Conclusion du titre second

La fonction administrative du ministre lui offre les voies indirectes d’une émancipation de son autorité, de son influence, de son pouvoir.

Une fois encore, la comparaison est troublante entre, d’une part, les compétences du ministre telles qu’elles ressortent du dispositif institutionnel, et le pouvoir qu’il détient dès lors qu’il se trouve dans l’exercice de sa fonction.

Ce qui semble se dégager au long des développements de ce titre, c’est que la place centrale du ministre dans le dispositif institutionnel ne peut se satisfaire d’une subordination, fut-elle déplacée du Parlement vers le sommet de l’exécutif. Elle requiert l’attribution de moyens sans lesquels l’ensemble du système politico-administratif ne saurait fonctionner.

Ces moyens sont constitués de l’ensemble des actes par lesquels le ministre met en œuvre son autorité hiérarchique.

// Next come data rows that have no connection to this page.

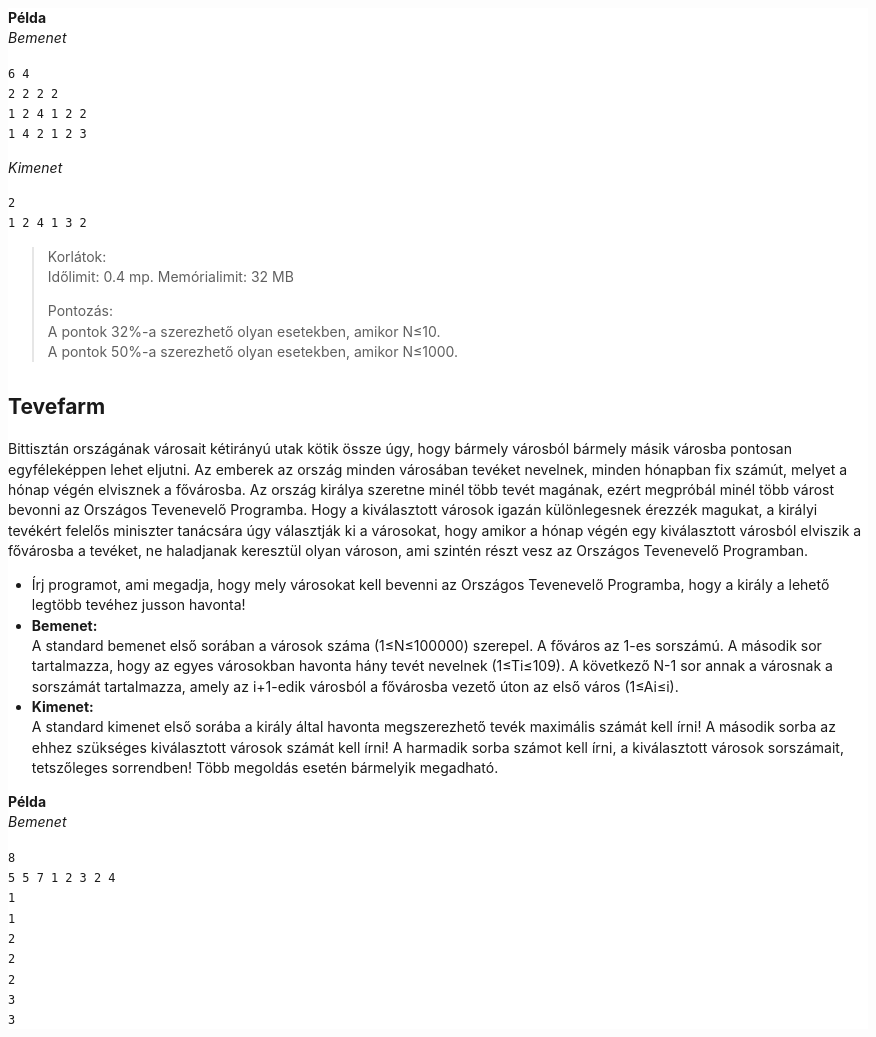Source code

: **Példa**  
*Bemenet*

    6 4
    2 2 2 2
    1 2 4 1 2 2
    1 4 2 1 2 3

*Kimenet*

    2
    1 2 4 1 3 2
 

> Korlátok:  
> Időlimit: 0.4 mp.  Memórialimit: 32 MB 
> 
> Pontozás:  
> A pontok 32%-a szerezhető olyan esetekben, amikor N≤10.  
> A pontok 50%-a szerezhető olyan esetekben, amikor N≤1000.  

## Tevefarm

Bittisztán országának városait kétirányú utak kötik össze úgy, hogy bármely városból bármely másik városba pontosan egyféleképpen lehet eljutni. Az emberek az ország minden városában tevéket nevelnek, minden hónapban fix számút, melyet a hónap végén elvisznek a fővárosba. Az ország királya szeretne minél több tevét magának, ezért megpróbál minél több várost bevonni az Országos Tevenevelő Programba. 
Hogy a kiválasztott városok igazán különlegesnek érezzék magukat, a királyi tevékért felelős miniszter tanácsára úgy választják ki a városokat, hogy amikor a hónap végén egy kiválasztott városból elviszik a fővárosba a tevéket, ne haladjanak keresztül olyan városon, ami szintén részt vesz az Országos Tevenevelő Programban.

 - Írj programot, ami megadja, hogy mely városokat kell bevenni az Országos Tevenevelő Programba, hogy a király a lehető legtöbb tevéhez jusson havonta!
 - **Bemenet:**  
   A standard bemenet első sorában a városok száma (1≤N≤100000) szerepel. A főváros az 1-es sorszámú. A második sor tartalmazza, hogy az egyes városokban havonta hány tevét nevelnek (1≤Ti≤109). A következő N-1 sor annak a városnak a sorszámát tartalmazza, amely az i+1-edik városból a fővárosba vezető úton az első város (1≤Ai≤i).
 - **Kimenet:**  
   A standard kimenet első sorába a király által havonta megszerezhető tevék maximális számát kell írni! A második sorba az ehhez szükséges kiválasztott városok  számát kell írni! A harmadik sorba  számot kell írni, a kiválasztott városok sorszámait, tetszőleges sorrendben! Több megoldás esetén bármelyik megadható.

**Példa**  
*Bemenet*

    8
    5 5 7 1 2 3 2 4
    1
    1
    2
    2
    2
    3
    3
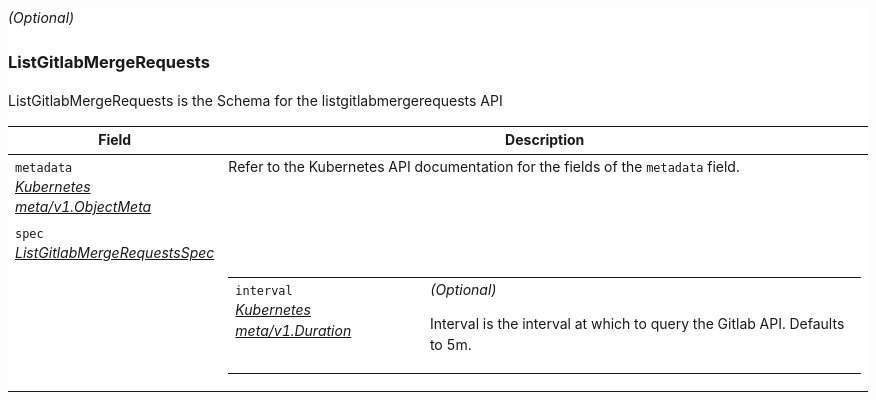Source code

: </td>
<td>
<em>(Optional)</em>
</td>
</tr>
</tbody>
</table>
</div>
</div>
<h3 id="templates.kluctl.io/v1alpha1.ListGitlabMergeRequests">ListGitlabMergeRequests
</h3>
<p>ListGitlabMergeRequests is the Schema for the listgitlabmergerequests API</p>
<div class="md-typeset__scrollwrap">
<div class="md-typeset__table">
<table>
<thead>
<tr>
<th>Field</th>
<th>Description</th>
</tr>
</thead>
<tbody>
<tr>
<td>
<code>metadata</code><br>
<em>
<a href="https://kubernetes.io/docs/reference/generated/kubernetes-api/v1.18/#objectmeta-v1-meta">
Kubernetes meta/v1.ObjectMeta
</a>
</em>
</td>
<td>
Refer to the Kubernetes API documentation for the fields of the
<code>metadata</code> field.
</td>
</tr>
<tr>
<td>
<code>spec</code><br>
<em>
<a href="#templates.kluctl.io/v1alpha1.ListGitlabMergeRequestsSpec">
ListGitlabMergeRequestsSpec
</a>
</em>
</td>
<td>
<br/>
<br/>
<table>
<tr>
<td>
<code>interval</code><br>
<em>
<a href="https://godoc.org/k8s.io/apimachinery/pkg/apis/meta/v1#Duration">
Kubernetes meta/v1.Duration
</a>
</em>
</td>
<td>
<em>(Optional)</em>
<p>Interval is the interval at which to query the Gitlab API.
Defaults to 5m.</p>
</td>
</tr>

Ces actes sont essentiellement les circulaires et instructions ministérielles. Le traitement dont ils font l’objet devant le juge est suffisamment souple pour que ces actes se révèlent d’une utilité décisive pour leur auteur. En tout état de cause, en dehors de toute volonté déterminée du juge à l’occasion de son instruction, le phénomène interprétatif, induit par les critères utilisés pour le contrôle des circulaires, traduit par lui-même l’exercice potentiel d’un pouvoir normatif.

Par conséquent, en dépit de la position plus modeste occupée depuis 1958 par l’autorité ministérielle dans le fonctionnement des institutions françaises, celle-ci conserve la faculté de mener à bien ses missions. Le ministre dispose, assez largement, des possibilités que lui offre son pouvoir hiérarchique, reflet juridique de la construction pyramidale du système français de gouvernement. Disposant des moyens juridiques – matériellement et organiquement – pour imposer ses décisions et les faire entrer dans l’ordonnancement juridique, le ministre se trouve alors en position de premier exécutant de la loi. Son pouvoir n’en est que plus décisif dans la mesure où, par différents actes qu’il est à même de produire, son influence est grande jusqu’à pouvoir interpréter la norme à appliquer. De là, on assiste à une véritable expansion du pouvoir ministériel par l’instrumentalisation des relations hiérarchiques du ministre.